Damit bezogen sich die beiden Verteidiger vor allem auf mehrere Diebstähle in Essen und Oberhausen. Hier hieß es in allen Fällen in der Anklage, dass die Kellerräume bzw. Garagen aufgebrochen worden seien. Die beklauten Fahrradbesitzer, die am Dienstag am Landgericht Köln dazu aussagten, berichteten allerdings, dass ihre Kellerräume keineswegs aufgebrochen worden seien, sie ihre Fahrräder auch nie bei eBay Kleinanzeigen inseriert hätten. Der Staatsanwalt musste mehrfach die Widersprüche einräumen.

 

Öffentlich gemacht wurde am Dienstag auch der Inhalt eines Rechtsgesprächs zwischen Kammer, Verteidigung und Staatsanwaltschaft vom dritten Verhandlungstag. Hier hatten die Verteidiger angedeutet, an einer Verkürzung des auf elf Prozesstage angesetzten Verfahrens interessiert zu sein. Zudem war eine Einstellung mehrerer Vorwürfe angeregt worden. Bereits hier sprachen die Verteidiger von „Sollbruchstellen“ in der Anklageschrift, da mehrfach der Tatnachweis „nicht geführt werden kann“.

 

Auch mit der Einordnung als Bande tat sich die Verteidigung demnach schwer.
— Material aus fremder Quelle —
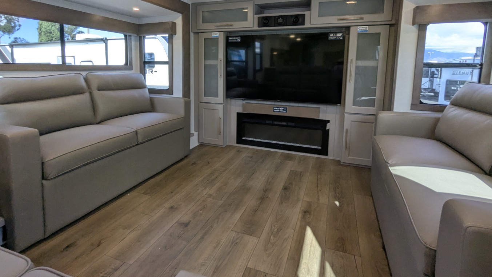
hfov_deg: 92.7
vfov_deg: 59.6
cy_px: 92
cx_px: 248
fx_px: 235
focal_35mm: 18
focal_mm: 2.35
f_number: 2.2
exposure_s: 1/189
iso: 82
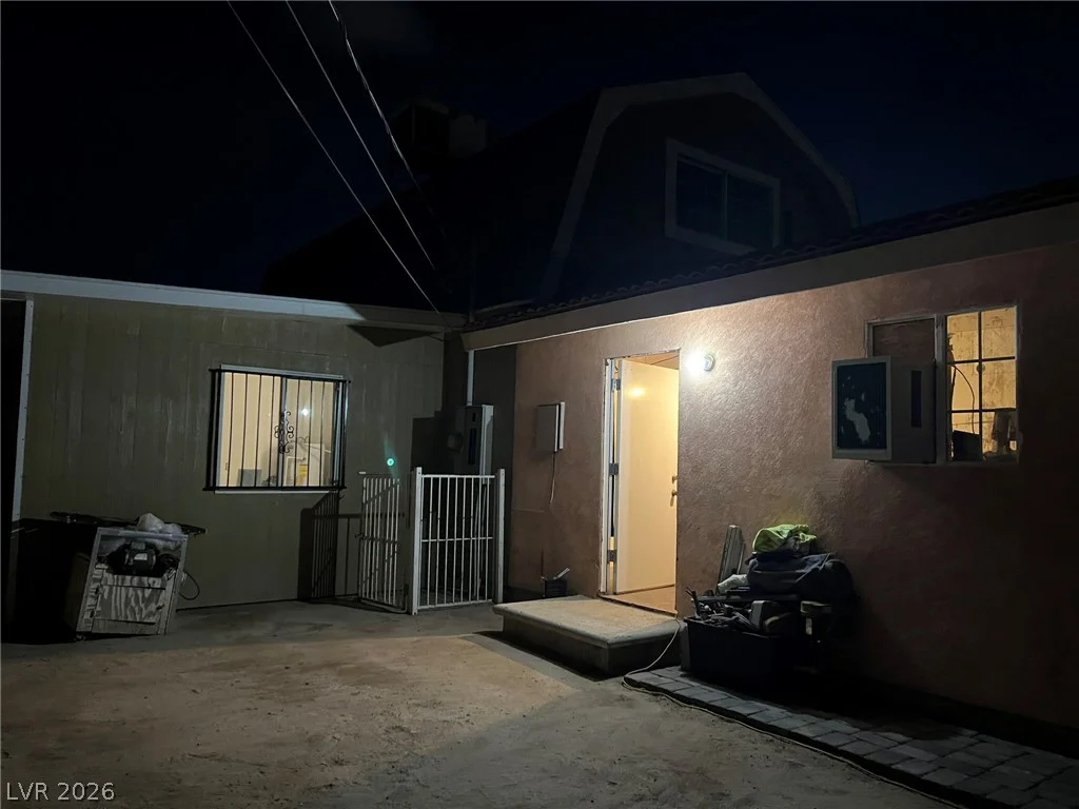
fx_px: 810
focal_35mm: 26
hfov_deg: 67.3
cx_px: 540
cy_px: 404
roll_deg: -1.6
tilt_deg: +4.6
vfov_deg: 53.1
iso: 640
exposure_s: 1/30
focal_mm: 5.7
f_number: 1.5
Eine erhoffte Entlassung aus der U-Haft lehnte die Staatsanwaltschaft allerdings aufgrund der Vielzahl von Taten und der erheblichen Strafandrohung kategorisch ab. Das Verfahren wird bereits am Mittwoch fortgesetzt. Dann könnte geklärt werden, welche Fälle von einer möglichen Einstellung betroffen wären. Das Urteil wird momentan noch für den 14. November erwartet.